Your cart is currently empty!
COUR D’APPEL D’AIX-EN-PROVENCE
Chambre 1-5
ARRÊT AU FOND
DU 12 JANVIER 2023
PH
N° 2023/ 2
N° RG 20/00581 – N° Portalis DBVB-V-B7E-BFN2S
[E] [S]
C/
S.C.P. BONHEUR POUR TOUS
Copie exécutoire délivrée
le :
à :
Me JOURDAN
Me SIDER
Décision déférée à la Cour :
Jugement du Tribunal de Grande Instance de GRASSE en date du 09 Décembre 2019 enregistré au répertoire général sous le n° 18/03629.
APPELANT
Monsieur [E] [S]
demeurant [Adresse 1]
représenté par Me Jean-François JOURDAN de la SCP JOURDAN / WATTECAMPS ET ASSOCIES, avocat au barreau D’AIX-EN-PROVENCE
assisté par Me Didier VALETTE de la SCP SCP DIDIER VALETTE – VÉRONIQUE BOLIMOWSKI, avocat au barreau de GRASSE, plaidant
INTIMEE
S.C.P. BONHEUR POUR TOUS prise en la personne de son représentant légal domicilié en cette qualité au siège sise [Adresse 2]
représentée par Me Philippe-Laurent SIDER, avocat au barreau d’AIX-EN-PROVENCE
assistée par Me Jean-Louis GRIMALDI, avocat au barreau de GRASSE, plaidant
*-*-*-*-*
COMPOSITION DE LA COUR
En application des dispositions des articles 804, 805 et 907 du code de procédure civile, l’affaire a été débattue le 31 Octobre 2022, en audience publique, les avocats ne s’y étant pas opposés, devant Madame Patricia HOARAU, Conseiller, chargé du rapport, qui a fait un rapport oral à l’audience, avant les plaidoiries.
Ce magistrat a rendu compte des plaidoiries dans le délibéré de la Cour, composée de :
Madame Hélène GIAMI, Conseiller, faisant fonction de Président de chambre,
Madame Laetitia VIGNON, Conseiller
Madame Patricia HOARAU, Conseiller
Greffier lors des débats : Madame Priscilla BOSIO.
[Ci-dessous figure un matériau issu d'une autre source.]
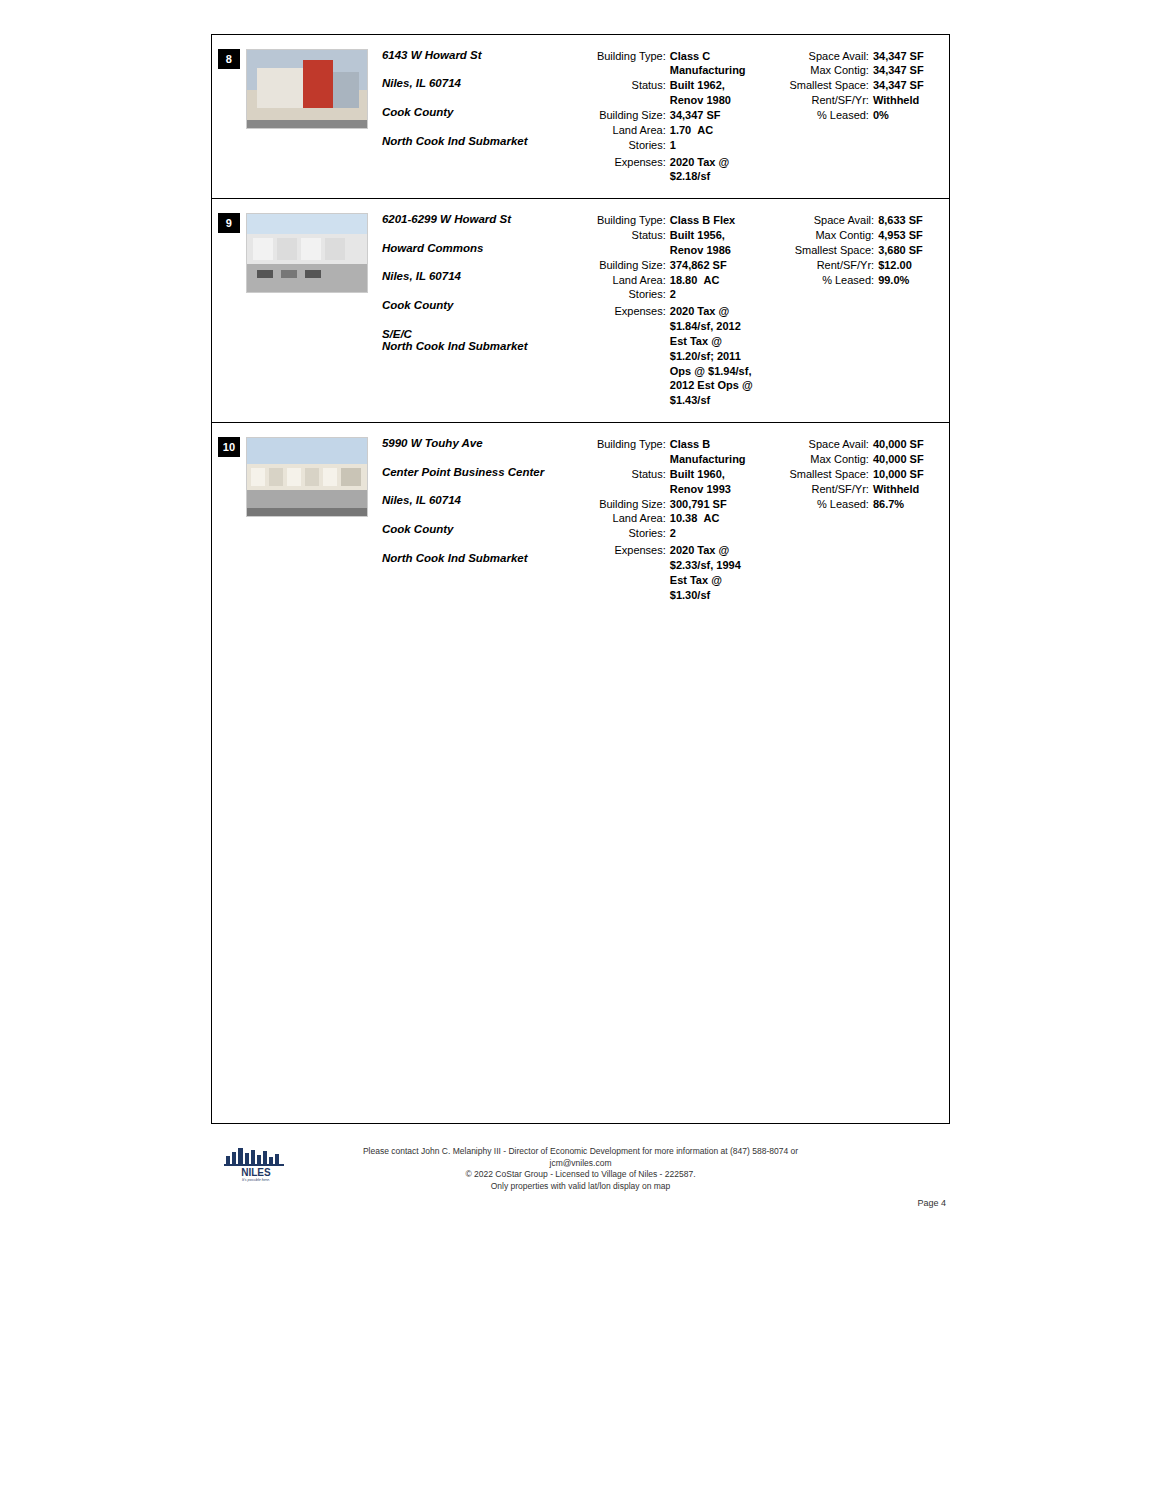8
6143 W Howard St
Niles, IL 60714
Cook County
North Cook Ind Submarket
| Building Type: | Class C Manufacturing |
| Status: | Built 1962, Renov 1980 |
| Building Size: | 34,347 SF |
| Land Area: | 1.70 AC |
| Stories: | 1 |
| Expenses: | 2020 Tax @ $2.18/sf |
| Space Avail: | 34,347 SF |
| Max Contig: | 34,347 SF |
| Smallest Space: | 34,347 SF |
| Rent/SF/Yr: | Withheld |
| % Leased: | 0% |
9
6201-6299 W Howard St
Howard Commons
Niles, IL 60714
Cook County
S/E/C
North Cook Ind Submarket
| Building Type: | Class B Flex |
| Status: | Built 1956, Renov 1986 |
| Building Size: | 374,862 SF |
| Land Area: | 18.80 AC |
| Stories: | 2 |
| Expenses: | 2020 Tax @ $1.84/sf, 2012 Est Tax @ $1.20/sf; 2011 Ops @ $1.94/sf, 2012 Est Ops @ $1.43/sf |
| Space Avail: | 8,633 SF |
| Max Contig: | 4,953 SF |
| Smallest Space: | 3,680 SF |
| Rent/SF/Yr: | $12.00 |
| % Leased: | 99.0% |
10
5990 W Touhy Ave
Center Point Business Center
Niles, IL 60714
Cook County
North Cook Ind Submarket
| Building Type: | Class B Manufacturing |
| Status: | Built 1960, Renov 1993 |
| Building Size: | 300,791 SF |
| Land Area: | 10.38 AC |
| Stories: | 2 |
| Expenses: | 2020 Tax @ $2.33/sf, 1994 Est Tax @ $1.30/sf |
| Space Avail: | 40,000 SF |
| Max Contig: | 40,000 SF |
| Smallest Space: | 10,000 SF |
| Rent/SF/Yr: | Withheld |
| % Leased: | 86.7% |
NILES It's possible here.
Please contact John C. Melaniphy III - Director of Economic Development for more information at (847) 588-8074 or
jcm@vniles.com
© 2022 CoStar Group - Licensed to Village of Niles - 222587.
Only properties with valid lat/lon display on map
Page 4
Les parties ont été avisées que le prononcé de la décision aurait lieu par mise à disposition au greffe le 12 Janvier 2023.
ARRÊT
Contradictoire,
Prononcé par mise à disposition au greffe le 12 Janvier 2023
Signé par Madame Laetitia VIGNON, Conseiller, pour Madame Hélène GIAMI, Conseiller, faisant fontion de Président de chambre, empéchée et Madame Danielle PANDOLFI, greffier auquel la minute de la décision a été remise par le magistrat signataire..
***
FAITS et PROCEDURE – MOYENS et PRETENTIONS DES PARTIES
M. [E] [S] est propriétaire d’un bien immobilier cadastré section [Cadastre 6] et [Cadastre 3] sis à [Localité 4], tandis que la SCP Bonheur pour tous est propriétaire de la parcelle mitoyenne cadastrée section [Cadastre 5].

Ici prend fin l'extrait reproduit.